I would like to see someone take a crack at it though.

Neither

Shopping's picture

Definitely it won't be easy to score objectively between those two, but one can score easily between Linux and, say, Apple OS. Between the two, whichever phone makes installing other software on it seamless will probably be the winner. Whichever one comes with software that you can manipulate and change, that would be the most opensource one.
However, I think that makes neither good for the Opensource points :)

openess

Italy property's picture

Good luck with the issue regarding objectively scoring openess. My thoughts are there is no way either of these two phones are open. Linux on the other hand is of course.

I'm not sure that there

DUI's picture

I'm not sure that there really is an objective way to score openness. I would like to see someone take a crack at it though.

I think the competition

Ingilizce Sozluk's picture

I think the competition between them is something good for us.

perfect

Download's picture

didn't get around to making an index, or a site, or a colorful table out of it (I'm currently using zim for it). If I did the latter, it would certainly be biased, of course, because it doesn't only describe openness.

www.1453.us
www.video.name.tr
www.globaladres.net

Good Question

Franky's picture

I think it is a good idea to evaluate the openness. In my opinion the most important factor should be that you can see and change the source code. Then it is totally open.
If this is not possible the dimensions which are mentioned before are quite good. Just rank them with an importance factor and you have your scoring model.

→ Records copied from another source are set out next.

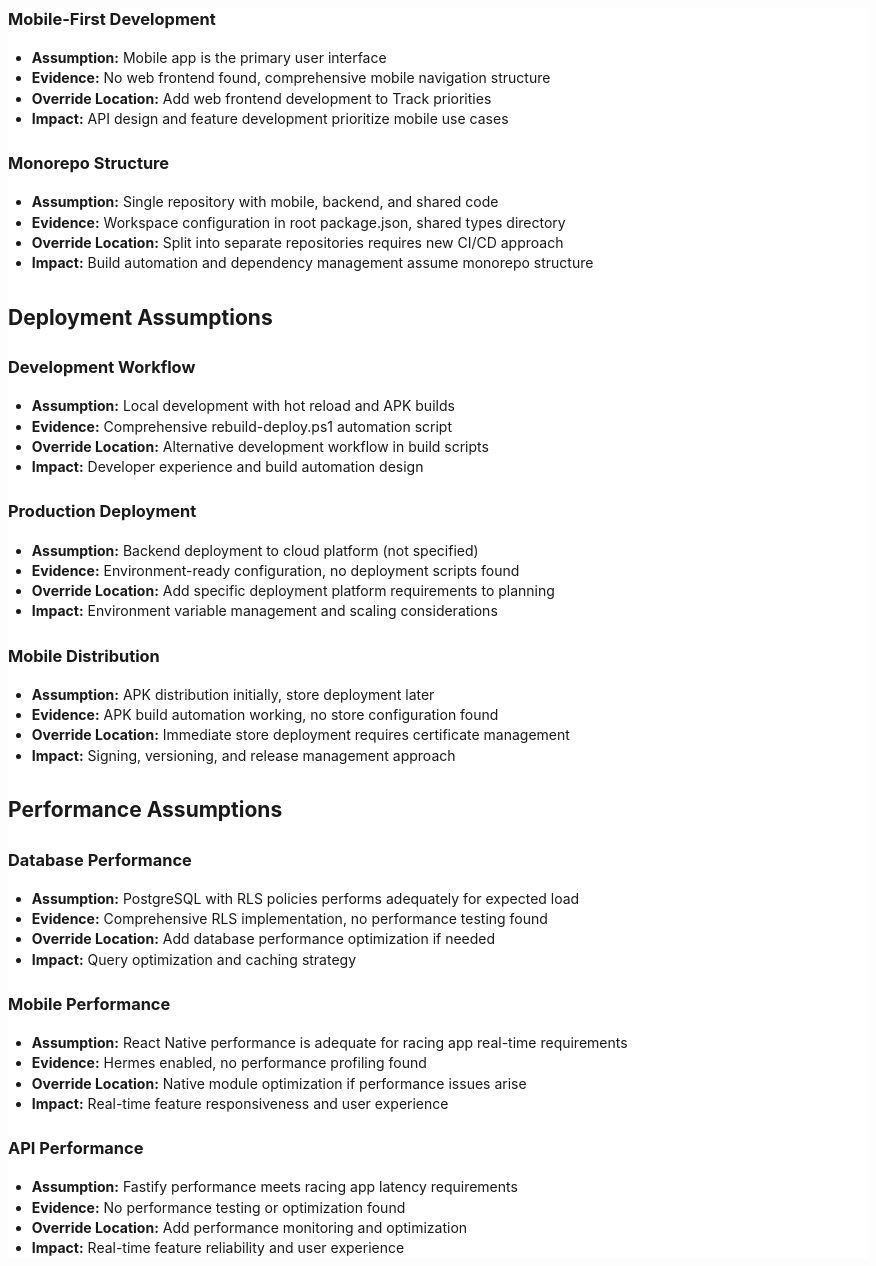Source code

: ### Mobile-First Development
- **Assumption:** Mobile app is the primary user interface
- **Evidence:** No web frontend found, comprehensive mobile navigation structure
- **Override Location:** Add web frontend development to Track priorities
- **Impact:** API design and feature development prioritize mobile use cases

### Monorepo Structure
- **Assumption:** Single repository with mobile, backend, and shared code
- **Evidence:** Workspace configuration in root package.json, shared types directory
- **Override Location:** Split into separate repositories requires new CI/CD approach
- **Impact:** Build automation and dependency management assume monorepo structure

## Deployment Assumptions

### Development Workflow
- **Assumption:** Local development with hot reload and APK builds
- **Evidence:** Comprehensive rebuild-deploy.ps1 automation script
- **Override Location:** Alternative development workflow in build scripts
- **Impact:** Developer experience and build automation design

### Production Deployment
- **Assumption:** Backend deployment to cloud platform (not specified)
- **Evidence:** Environment-ready configuration, no deployment scripts found
- **Override Location:** Add specific deployment platform requirements to planning
- **Impact:** Environment variable management and scaling considerations

### Mobile Distribution
- **Assumption:** APK distribution initially, store deployment later
- **Evidence:** APK build automation working, no store configuration found
- **Override Location:** Immediate store deployment requires certificate management
- **Impact:** Signing, versioning, and release management approach

## Performance Assumptions

### Database Performance
- **Assumption:** PostgreSQL with RLS policies performs adequately for expected load
- **Evidence:** Comprehensive RLS implementation, no performance testing found
- **Override Location:** Add database performance optimization if needed
- **Impact:** Query optimization and caching strategy

### Mobile Performance
- **Assumption:** React Native performance is adequate for racing app real-time requirements
- **Evidence:** Hermes enabled, no performance profiling found
- **Override Location:** Native module optimization if performance issues arise
- **Impact:** Real-time feature responsiveness and user experience

### API Performance
- **Assumption:** Fastify performance meets racing app latency requirements
- **Evidence:** No performance testing or optimization found
- **Override Location:** Add performance monitoring and optimization
- **Impact:** Real-time feature reliability and user experience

Some variables of openness

-dsr-'s picture

For a given platform, Open-ness is about degrees of freedom:

- can you transfer it to someone else?
- can you copy it for yourself?
- can you copy it to give away?
- can you copy it and sell it?
- can you alter it and use it by itself?
- can you alter it and use it with its standard infrastructure?
- can you alter it and distribute the method of alteration?
- can you alter it and distribute the altered work?
- can you alter it and sell the altered work?
- which of these abilities can you pass to other people?
- which of these abilities can you restrict from other people?
- is there a documented ABI?
- is there a documented API?
- is there an available SDK?
- is there a free or very-low-cost SDK?
- does the programming interface expose all the features?
- can you get source code and/or schematics?
- can you redistribute the source or schematics?
- how end-user friendly is the best method of adding functions (new HW, new SW)?

Good idea.

Anonymous's picture

I've started compiling a list of companies this summer, containing some information about them, like what software they are using for their site, what file formats they use, what good/bad things they've done lately (or, if they are the same all the time, throughout their history)…

I didn't get around to making an index, or a site, or a colorful table out of it (I'm currently using zim for it). If I did the latter, it would certainly be biased, of course, because it doesn't only describe openness.

For example, it lists:
About web sites:
- the web server used for the site
- how much Flash the site contains and how much it depends on it
- what other file formats are used
- what the site says about browsers (e.g. "This site is best viewed in …)
About company relationships
- what company designed the site, what company gave them software, hardware etc

Subsidiaries are all listed under the owner, and their name links to the owners name.

Also things like
“… listed 9999th in the top 40 best companies

Ford / Microsoft Program

Anonymous's picture

Check out media.ford.com

FORD TEAMS UP WITH MICROSOFT TO DELIVER SYNC; IN-CAR DIGITAL SYSTEM EXCLUSIVE TO FORD

Does the "openess" scale have Negative Values?

http://media.ford.com/article_display.cfm?article_id=25168&make_+id=trus...

SYNC™, powered by Microsoft Auto software, is Ford’s new fully integrated, voice-activated in-car communications and entertainment system for mobile phones and digital music players.

linux

linuxlover's picture

It s really good idea to do that! thanks i will be keep watching!